Solr Group By Field Tokens & Count

331 views Asked by At

I'm using Solr 6.3.0 to store a full tree hierarchy with 3 levels. Each document is a node and its path in the tree is stored in a field, e.g. treePath:>522>12>7 for a level 3 node or treePath:>522>12 for a level 2 node.

Counting the children for a particular level 2 node is easy: I can regex query on treePath:/>522>12>.*/. Also, I can count all the level 3 nodes with a regex query like />[0-9]+>[0-9]>.+/

I'm interested in getting the average branching factor at level 2. I think this should be possible using a faceted query that would group by the prefix of treePath.

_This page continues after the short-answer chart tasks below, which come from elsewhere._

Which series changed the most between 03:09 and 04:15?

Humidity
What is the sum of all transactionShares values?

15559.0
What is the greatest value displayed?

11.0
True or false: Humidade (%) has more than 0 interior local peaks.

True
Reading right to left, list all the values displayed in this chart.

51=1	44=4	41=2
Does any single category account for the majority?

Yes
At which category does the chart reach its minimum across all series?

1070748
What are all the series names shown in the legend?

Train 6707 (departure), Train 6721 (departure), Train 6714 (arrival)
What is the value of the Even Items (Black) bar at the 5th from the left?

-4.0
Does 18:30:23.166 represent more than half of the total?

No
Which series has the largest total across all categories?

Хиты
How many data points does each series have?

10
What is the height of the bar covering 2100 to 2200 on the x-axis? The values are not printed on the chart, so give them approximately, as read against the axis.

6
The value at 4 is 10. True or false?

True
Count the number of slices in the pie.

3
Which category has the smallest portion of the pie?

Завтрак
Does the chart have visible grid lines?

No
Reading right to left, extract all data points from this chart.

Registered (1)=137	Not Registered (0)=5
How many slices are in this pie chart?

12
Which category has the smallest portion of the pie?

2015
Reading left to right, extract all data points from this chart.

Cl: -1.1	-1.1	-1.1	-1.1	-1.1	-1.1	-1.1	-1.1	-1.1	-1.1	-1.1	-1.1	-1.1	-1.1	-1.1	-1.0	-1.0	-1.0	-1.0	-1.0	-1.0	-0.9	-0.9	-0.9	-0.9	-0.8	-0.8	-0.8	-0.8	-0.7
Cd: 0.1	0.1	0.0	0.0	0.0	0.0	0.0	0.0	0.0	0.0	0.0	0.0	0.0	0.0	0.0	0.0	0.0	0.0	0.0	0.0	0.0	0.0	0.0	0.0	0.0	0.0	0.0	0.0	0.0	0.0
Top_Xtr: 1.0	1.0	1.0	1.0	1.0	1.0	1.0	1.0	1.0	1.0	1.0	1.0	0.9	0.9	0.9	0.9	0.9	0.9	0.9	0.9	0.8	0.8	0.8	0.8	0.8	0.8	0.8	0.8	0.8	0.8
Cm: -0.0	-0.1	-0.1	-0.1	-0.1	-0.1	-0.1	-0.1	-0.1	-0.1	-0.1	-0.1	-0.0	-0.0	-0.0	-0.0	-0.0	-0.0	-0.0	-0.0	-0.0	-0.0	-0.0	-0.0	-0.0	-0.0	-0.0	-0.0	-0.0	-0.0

The tricky part as I see it is grouping documents that share the prefix of a given field without specifying the actual prefix and letting Solr match them.

Any help is most welcome :)

Thanks!


Edit:

I figured out that I can simply count the level 3 nodes and divide that by the number of level 2 nodes and get the average branching factor but I'm still interested in finding out if there's a way of grouping the documents by field prefix

1

There are 1 answers

0
Hugo Zaragoza On BEST ANSWER

A possible solution would be to store level2 and level3 in two different fields, then faceting on the level2 field will give you all the level2s with their count. Summing this count and dividing by the number of elements would give you the branching factor.

The advantage of this solution over yours is that it can be applied with queries which restrict the trees you want to consider.